What is Going on With Coffee Prices?

If you have heard any news from the coffee industry, then you have most likely heard about how there is a drought in Brazil and it is hitting the coffee crop and the farmers hard; the drought is apparently hitting the main coffee growing region of Brazil. Consequently, with a drought affecting the ability of coffee plants to grow, there is less being harvested this year than years past and that means anything coffee will be affected in some way, to some degree. For many coffee businesses, the drought in Brazil and the consequential coffee shortage means raising prices. The stories covering the Brazil heat wave due to their summer months have been rocking the industry as well as future specialists and stock brokers see the investments in coffee take a hit as well.

The sugar market has been affected as well since sugar and coffee prices have risen to the highest points in months this week since the world’s largest producer and exporter of the commodity see some trouble. In the last week, sugar prices have increased by as much as 20 percent and are classified as part of the “bull market” while coffee futures have increased 4 percent. Analysts have been reducing and reducing their estimates for the coffee production as time goes on due to the hot and dry summer beats down on Brazil. While some analysts say there is a shortage, others say there is not; even those who say there is are saying it is minimal.

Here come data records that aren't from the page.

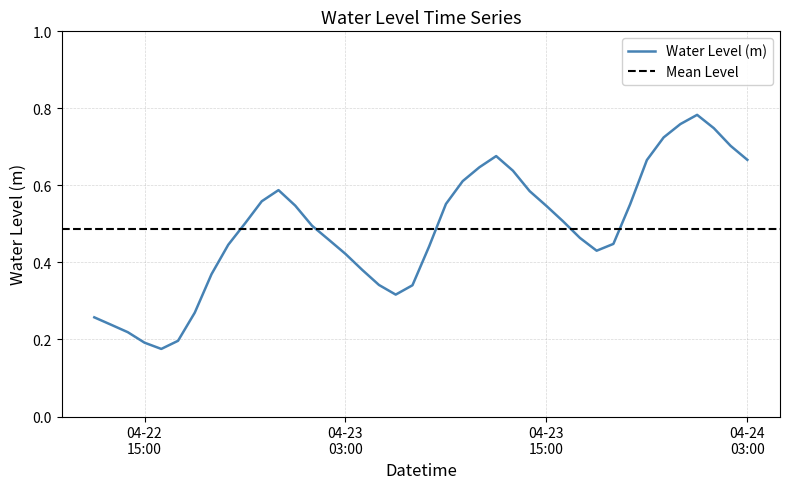

What is the maximum value shown in the chart?

0.8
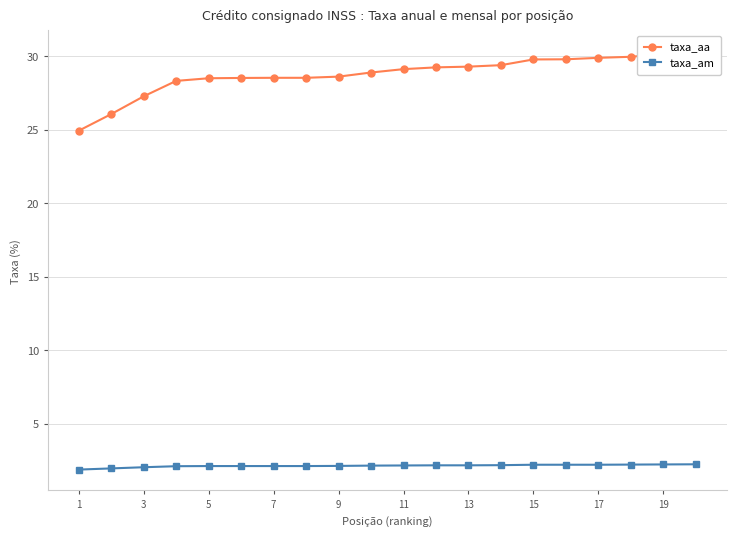

How many lines are shown in the chart?

2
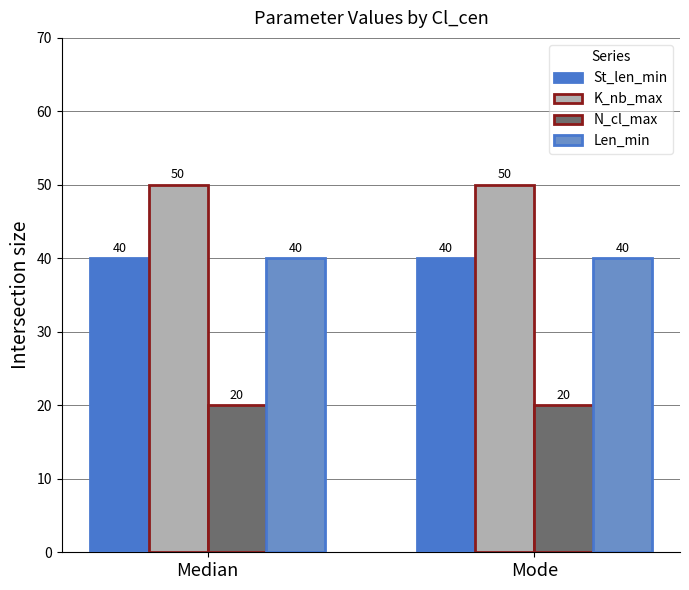

What is the label of the 1st bar from the right?

Mode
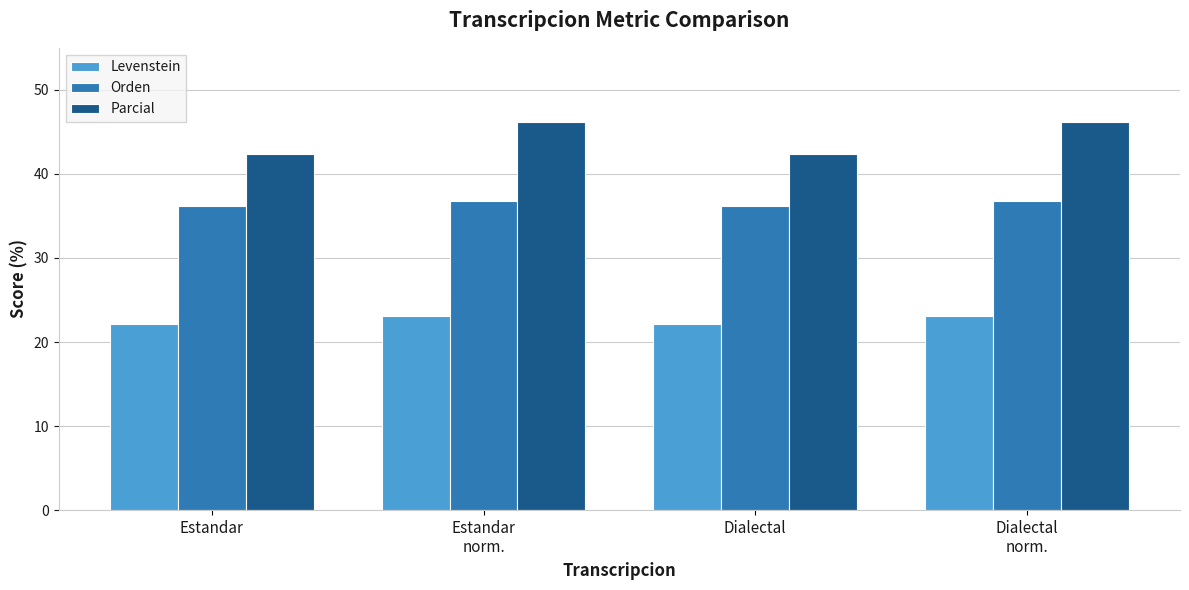

What is the average value of the Parcial series?

44.3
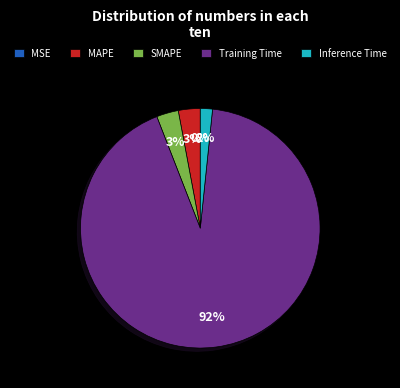

Which category has the biggest portion of the pie?

Training Time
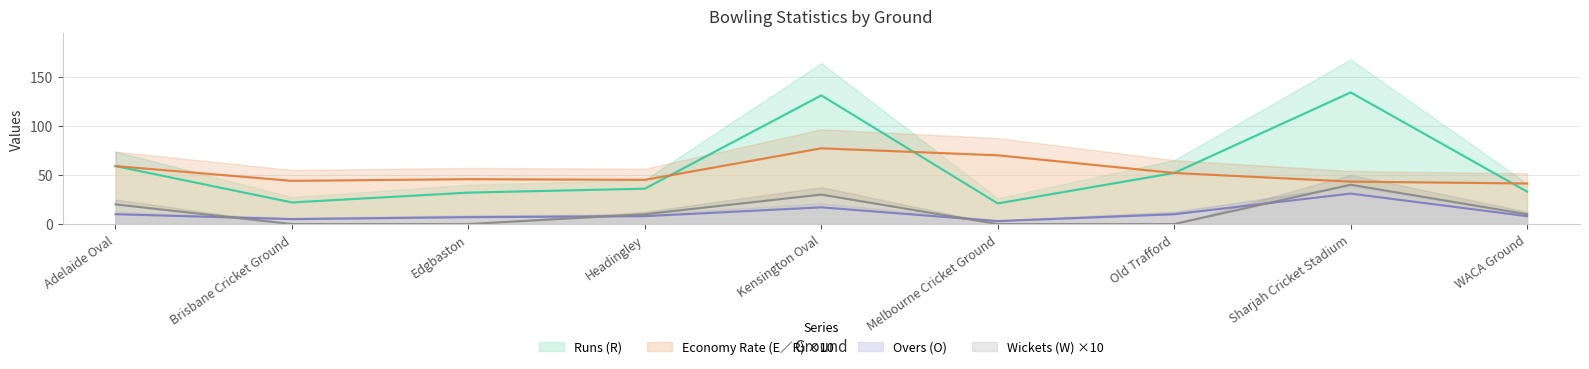

Is it true that Economy Rate (E/R) equals 44.0 at Brisbane Cricket Ground?

True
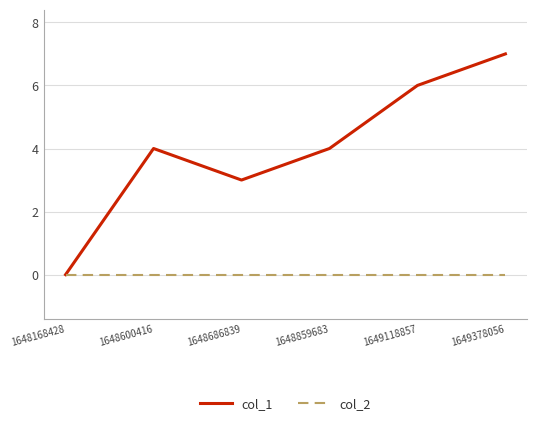

List the series in order of their overall mean, lowest first.

col_2, col_1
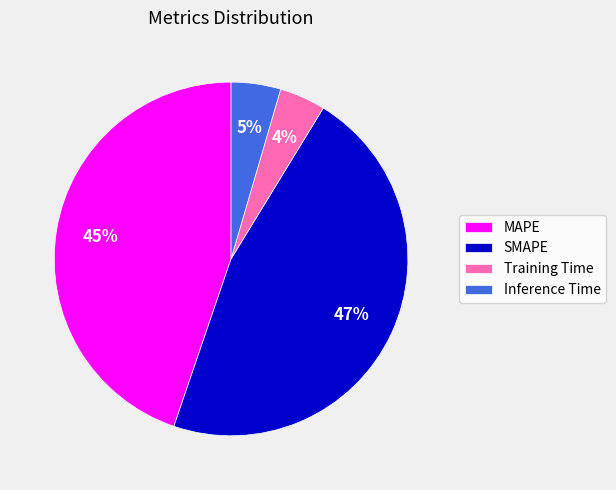

Do SMAPE and Inference Time together represent more than half of the pie?

Yes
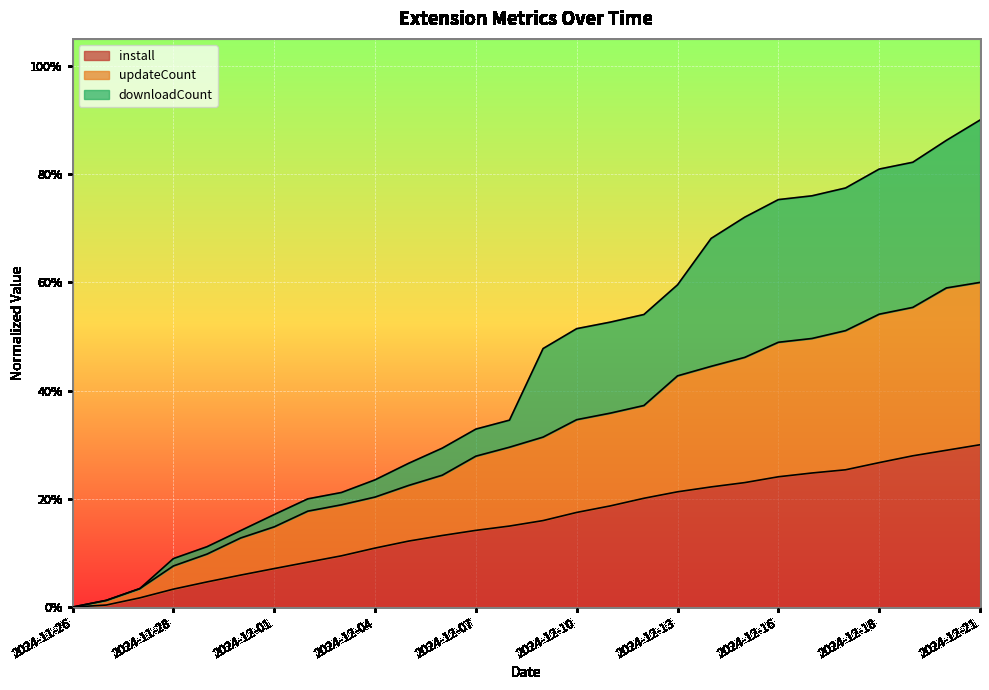

At which category does the chart reach its peak across all series?

2024-12-21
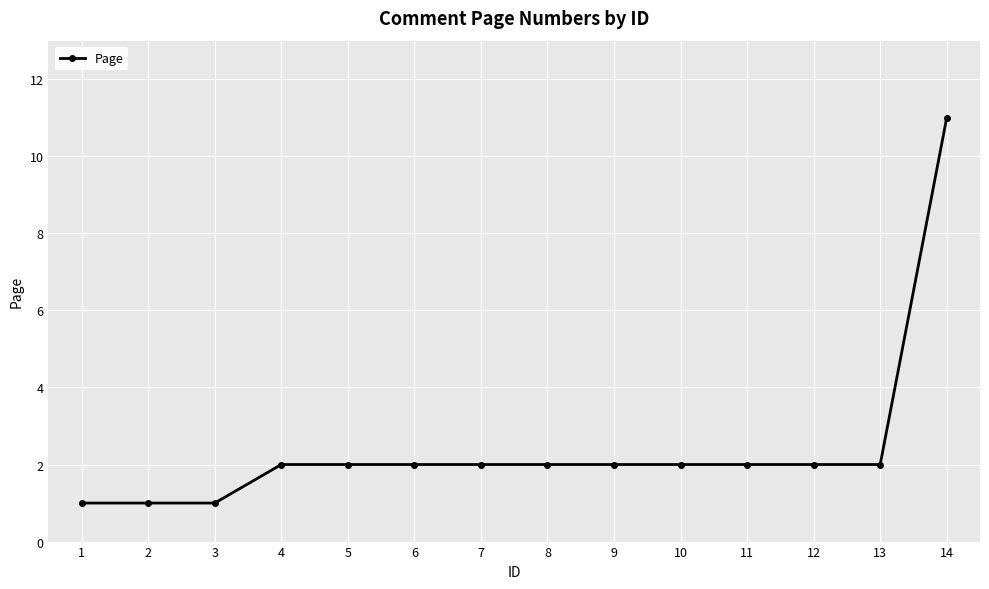

What is the sum of the values at 8 and 11?

4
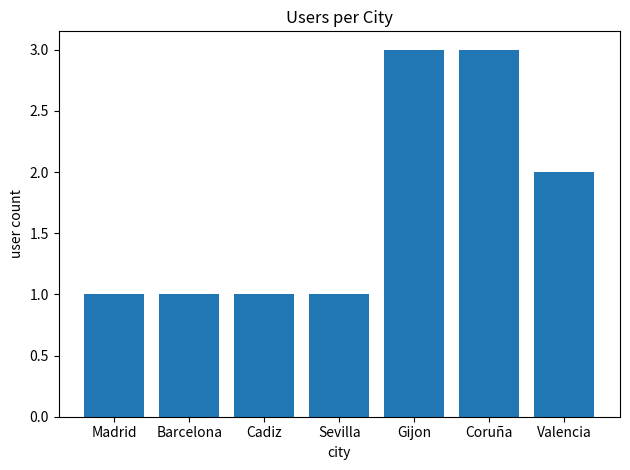

What is the difference between the values at Sevilla and Valencia?

1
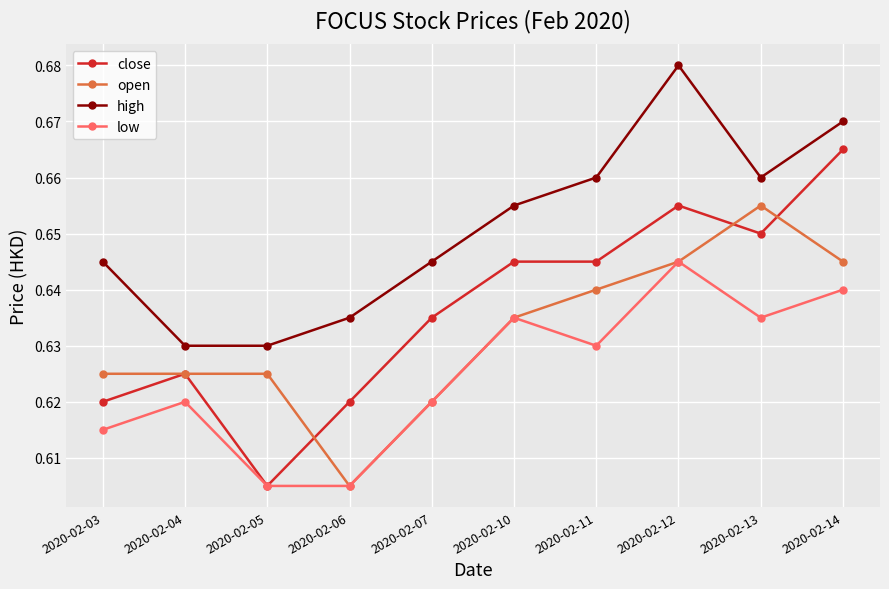

How many high values are between 0 and 1?

10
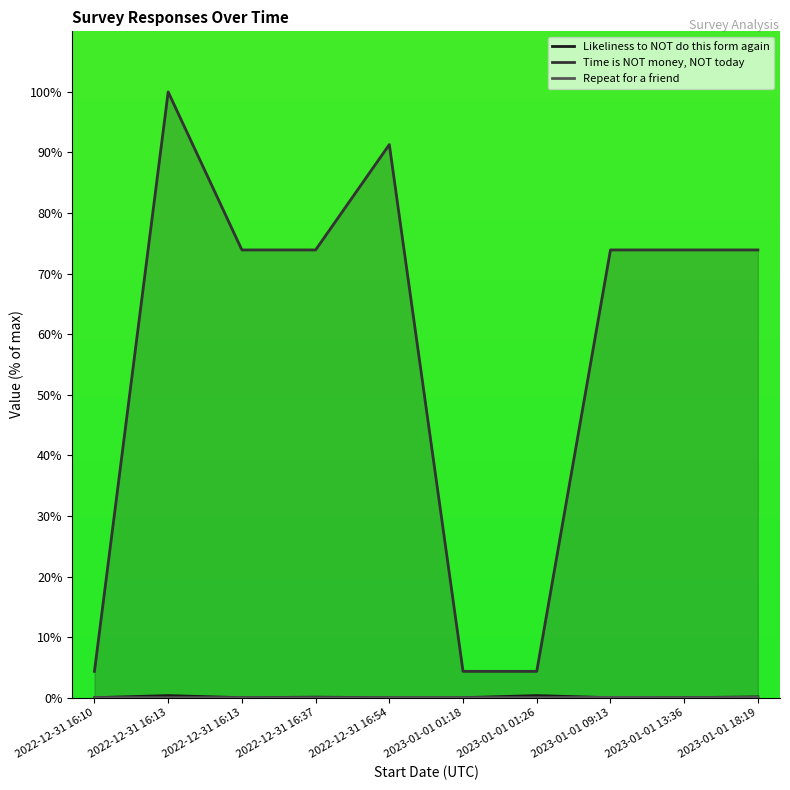

The Repeat for a friend series shows 0.0 at 2022-12-31 16:13. True or false?

True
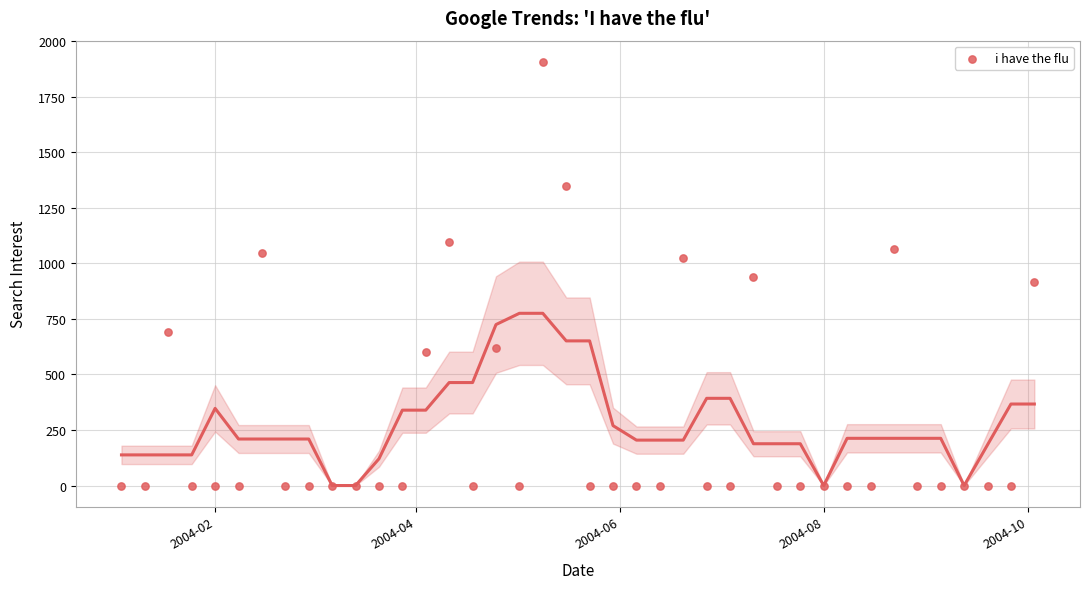

What is the range of X values (max minus min)?

273.0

What this has shown us is just how important Brazil is to the world’s food markets; the large South American country produces approximately 20 percent of the world’s sugar, approximately 33% of the world’s coffee, and approximately 66 percent of the world’s orange juice.

So why is the heat wave having such an effect on the coffee production in Brazil? Well, like we said, the drought is rather extreme and has been quite an ordeal as it is lasting much longer than droughts of the past. This January and February have been the driest months Brazil has seen in approximately 30 years, which is saying a lot about the state of this issue for Brazil. With the little amount of rain the region is getting, the number of coffee beans that can be extracted from the plants is reduced.

The forecast for the coffee crop is at 53 million bags with each at 60-kilograms. The Arabica coffee gained 4 percent and is now at $1.76 per pound, the highest price since October 2012.